### [Dataset records]
◆ ◆ ◆ ◆ ◆

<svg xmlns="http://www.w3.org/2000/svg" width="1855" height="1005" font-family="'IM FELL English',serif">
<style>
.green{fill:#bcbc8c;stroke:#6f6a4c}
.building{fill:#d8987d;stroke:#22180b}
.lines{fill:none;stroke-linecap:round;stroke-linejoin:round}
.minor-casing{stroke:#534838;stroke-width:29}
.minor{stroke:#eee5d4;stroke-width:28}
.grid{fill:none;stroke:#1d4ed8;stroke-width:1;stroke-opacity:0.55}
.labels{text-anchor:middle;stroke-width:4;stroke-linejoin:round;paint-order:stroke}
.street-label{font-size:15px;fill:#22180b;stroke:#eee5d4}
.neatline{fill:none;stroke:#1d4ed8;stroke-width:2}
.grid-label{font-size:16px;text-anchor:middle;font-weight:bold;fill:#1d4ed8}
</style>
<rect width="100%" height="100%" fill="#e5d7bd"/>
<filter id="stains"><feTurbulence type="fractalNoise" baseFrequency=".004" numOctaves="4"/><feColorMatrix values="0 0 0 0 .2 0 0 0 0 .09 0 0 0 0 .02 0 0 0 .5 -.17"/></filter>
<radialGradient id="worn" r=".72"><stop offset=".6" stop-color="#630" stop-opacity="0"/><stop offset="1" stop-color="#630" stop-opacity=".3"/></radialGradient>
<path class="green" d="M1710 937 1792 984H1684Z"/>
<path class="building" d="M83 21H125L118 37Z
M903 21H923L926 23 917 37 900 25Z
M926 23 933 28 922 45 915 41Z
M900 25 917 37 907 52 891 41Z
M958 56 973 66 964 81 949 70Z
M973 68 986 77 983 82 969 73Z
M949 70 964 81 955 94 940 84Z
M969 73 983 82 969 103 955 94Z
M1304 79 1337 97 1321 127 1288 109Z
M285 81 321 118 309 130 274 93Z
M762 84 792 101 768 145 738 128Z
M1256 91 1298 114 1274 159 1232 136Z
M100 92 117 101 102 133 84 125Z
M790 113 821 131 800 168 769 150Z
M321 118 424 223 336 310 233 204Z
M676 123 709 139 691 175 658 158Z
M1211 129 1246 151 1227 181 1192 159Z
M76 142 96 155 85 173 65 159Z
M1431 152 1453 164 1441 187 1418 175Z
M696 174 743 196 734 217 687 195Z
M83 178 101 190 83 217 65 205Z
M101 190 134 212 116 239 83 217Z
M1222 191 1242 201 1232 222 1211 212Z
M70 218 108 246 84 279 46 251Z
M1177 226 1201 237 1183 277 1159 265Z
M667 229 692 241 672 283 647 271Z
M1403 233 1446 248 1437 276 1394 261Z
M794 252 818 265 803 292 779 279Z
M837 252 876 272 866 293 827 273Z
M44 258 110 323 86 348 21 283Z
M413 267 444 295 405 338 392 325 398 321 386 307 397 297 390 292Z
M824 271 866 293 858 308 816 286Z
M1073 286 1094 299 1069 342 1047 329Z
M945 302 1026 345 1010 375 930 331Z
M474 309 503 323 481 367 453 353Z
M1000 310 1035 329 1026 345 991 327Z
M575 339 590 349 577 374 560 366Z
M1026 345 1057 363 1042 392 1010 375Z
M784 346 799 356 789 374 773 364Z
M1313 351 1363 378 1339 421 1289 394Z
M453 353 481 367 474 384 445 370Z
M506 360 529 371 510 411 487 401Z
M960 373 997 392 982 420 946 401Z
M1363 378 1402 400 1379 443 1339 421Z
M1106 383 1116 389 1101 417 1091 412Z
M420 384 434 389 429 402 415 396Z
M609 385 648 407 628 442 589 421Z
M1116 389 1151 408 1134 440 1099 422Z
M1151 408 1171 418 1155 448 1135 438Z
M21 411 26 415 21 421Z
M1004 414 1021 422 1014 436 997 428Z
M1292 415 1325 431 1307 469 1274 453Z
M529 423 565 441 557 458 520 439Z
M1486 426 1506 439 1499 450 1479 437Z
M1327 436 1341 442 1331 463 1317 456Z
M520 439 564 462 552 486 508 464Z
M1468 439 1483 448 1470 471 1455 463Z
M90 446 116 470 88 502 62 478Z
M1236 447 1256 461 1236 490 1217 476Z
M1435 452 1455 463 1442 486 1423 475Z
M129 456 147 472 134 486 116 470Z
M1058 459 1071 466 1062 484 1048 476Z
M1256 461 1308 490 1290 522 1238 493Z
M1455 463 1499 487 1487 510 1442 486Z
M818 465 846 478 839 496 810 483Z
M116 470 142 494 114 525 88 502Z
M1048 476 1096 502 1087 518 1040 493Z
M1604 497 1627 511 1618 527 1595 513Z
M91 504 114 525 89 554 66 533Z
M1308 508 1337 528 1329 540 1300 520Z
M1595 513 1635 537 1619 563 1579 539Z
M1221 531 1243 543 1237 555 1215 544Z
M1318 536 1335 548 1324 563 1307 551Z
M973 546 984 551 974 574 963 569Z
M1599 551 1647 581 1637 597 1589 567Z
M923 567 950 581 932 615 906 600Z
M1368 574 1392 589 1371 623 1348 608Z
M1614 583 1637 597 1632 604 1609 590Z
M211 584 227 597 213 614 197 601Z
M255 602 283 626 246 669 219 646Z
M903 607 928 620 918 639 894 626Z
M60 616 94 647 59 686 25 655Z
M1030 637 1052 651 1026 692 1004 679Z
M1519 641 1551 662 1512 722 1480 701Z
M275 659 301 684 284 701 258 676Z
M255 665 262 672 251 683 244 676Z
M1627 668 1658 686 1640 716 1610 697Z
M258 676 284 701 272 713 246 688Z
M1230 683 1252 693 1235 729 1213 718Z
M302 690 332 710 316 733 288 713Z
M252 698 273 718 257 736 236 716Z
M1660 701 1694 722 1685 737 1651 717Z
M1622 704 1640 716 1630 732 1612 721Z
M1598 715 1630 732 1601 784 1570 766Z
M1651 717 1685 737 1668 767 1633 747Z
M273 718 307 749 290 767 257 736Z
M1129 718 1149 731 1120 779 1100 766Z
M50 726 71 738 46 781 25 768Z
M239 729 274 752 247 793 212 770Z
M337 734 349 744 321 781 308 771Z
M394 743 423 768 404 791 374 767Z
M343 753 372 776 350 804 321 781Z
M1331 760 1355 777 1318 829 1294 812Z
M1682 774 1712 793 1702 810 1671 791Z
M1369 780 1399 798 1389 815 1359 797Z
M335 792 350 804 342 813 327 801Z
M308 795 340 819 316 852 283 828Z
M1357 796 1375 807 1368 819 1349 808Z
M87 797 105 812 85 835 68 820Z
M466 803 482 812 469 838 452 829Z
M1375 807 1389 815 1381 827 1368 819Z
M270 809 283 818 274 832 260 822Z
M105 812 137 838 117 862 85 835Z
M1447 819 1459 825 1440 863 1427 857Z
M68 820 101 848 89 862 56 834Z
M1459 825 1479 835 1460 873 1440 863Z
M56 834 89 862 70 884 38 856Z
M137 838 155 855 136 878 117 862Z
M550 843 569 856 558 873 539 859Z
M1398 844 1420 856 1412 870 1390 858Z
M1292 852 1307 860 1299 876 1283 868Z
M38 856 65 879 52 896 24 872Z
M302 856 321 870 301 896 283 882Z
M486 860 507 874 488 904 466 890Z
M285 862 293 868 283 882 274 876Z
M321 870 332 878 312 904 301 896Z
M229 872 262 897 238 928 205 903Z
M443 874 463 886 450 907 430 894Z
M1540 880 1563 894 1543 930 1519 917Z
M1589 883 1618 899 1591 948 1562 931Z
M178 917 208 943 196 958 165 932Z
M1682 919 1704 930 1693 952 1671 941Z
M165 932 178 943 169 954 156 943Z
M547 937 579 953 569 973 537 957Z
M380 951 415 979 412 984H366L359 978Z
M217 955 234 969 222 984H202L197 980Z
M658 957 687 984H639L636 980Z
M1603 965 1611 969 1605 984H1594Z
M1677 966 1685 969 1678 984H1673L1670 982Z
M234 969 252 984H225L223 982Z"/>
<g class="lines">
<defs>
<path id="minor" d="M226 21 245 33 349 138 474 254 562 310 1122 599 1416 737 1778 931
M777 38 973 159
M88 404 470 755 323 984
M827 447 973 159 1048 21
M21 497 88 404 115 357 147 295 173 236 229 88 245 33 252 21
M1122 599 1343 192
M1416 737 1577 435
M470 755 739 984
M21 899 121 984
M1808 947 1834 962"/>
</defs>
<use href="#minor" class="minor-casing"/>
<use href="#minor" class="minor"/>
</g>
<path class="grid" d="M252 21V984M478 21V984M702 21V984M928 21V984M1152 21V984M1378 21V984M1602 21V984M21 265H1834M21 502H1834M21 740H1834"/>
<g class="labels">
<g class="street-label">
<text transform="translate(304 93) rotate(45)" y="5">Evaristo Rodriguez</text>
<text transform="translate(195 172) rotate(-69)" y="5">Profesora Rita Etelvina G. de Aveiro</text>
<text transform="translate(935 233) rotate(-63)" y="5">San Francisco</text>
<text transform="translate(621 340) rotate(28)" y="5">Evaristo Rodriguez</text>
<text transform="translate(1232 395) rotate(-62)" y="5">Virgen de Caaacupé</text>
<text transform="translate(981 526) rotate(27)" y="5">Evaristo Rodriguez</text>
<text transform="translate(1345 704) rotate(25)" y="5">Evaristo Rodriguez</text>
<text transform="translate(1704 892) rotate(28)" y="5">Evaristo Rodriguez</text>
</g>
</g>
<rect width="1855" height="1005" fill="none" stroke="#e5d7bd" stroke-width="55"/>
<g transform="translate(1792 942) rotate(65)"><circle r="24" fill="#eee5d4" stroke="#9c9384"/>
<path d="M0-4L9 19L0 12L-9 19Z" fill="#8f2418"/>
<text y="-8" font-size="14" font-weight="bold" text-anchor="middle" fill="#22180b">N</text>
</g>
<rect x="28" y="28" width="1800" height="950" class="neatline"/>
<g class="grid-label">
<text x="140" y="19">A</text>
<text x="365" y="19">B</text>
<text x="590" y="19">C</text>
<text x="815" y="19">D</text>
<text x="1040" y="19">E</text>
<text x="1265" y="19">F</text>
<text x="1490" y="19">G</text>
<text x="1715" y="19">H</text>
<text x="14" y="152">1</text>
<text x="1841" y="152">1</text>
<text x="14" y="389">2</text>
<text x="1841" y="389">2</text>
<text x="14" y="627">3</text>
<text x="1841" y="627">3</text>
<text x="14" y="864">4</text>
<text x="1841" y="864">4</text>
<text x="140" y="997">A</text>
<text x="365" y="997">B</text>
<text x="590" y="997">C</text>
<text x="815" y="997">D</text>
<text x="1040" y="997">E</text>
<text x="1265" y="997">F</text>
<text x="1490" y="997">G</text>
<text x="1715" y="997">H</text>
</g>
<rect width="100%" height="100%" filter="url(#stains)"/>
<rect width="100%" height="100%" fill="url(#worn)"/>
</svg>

◆ ◆ ◆ ◆ ◆

### [Your assignment]
For the records above, state the number of lines that include the string "linejoin" and add nothing.

### [Result]
2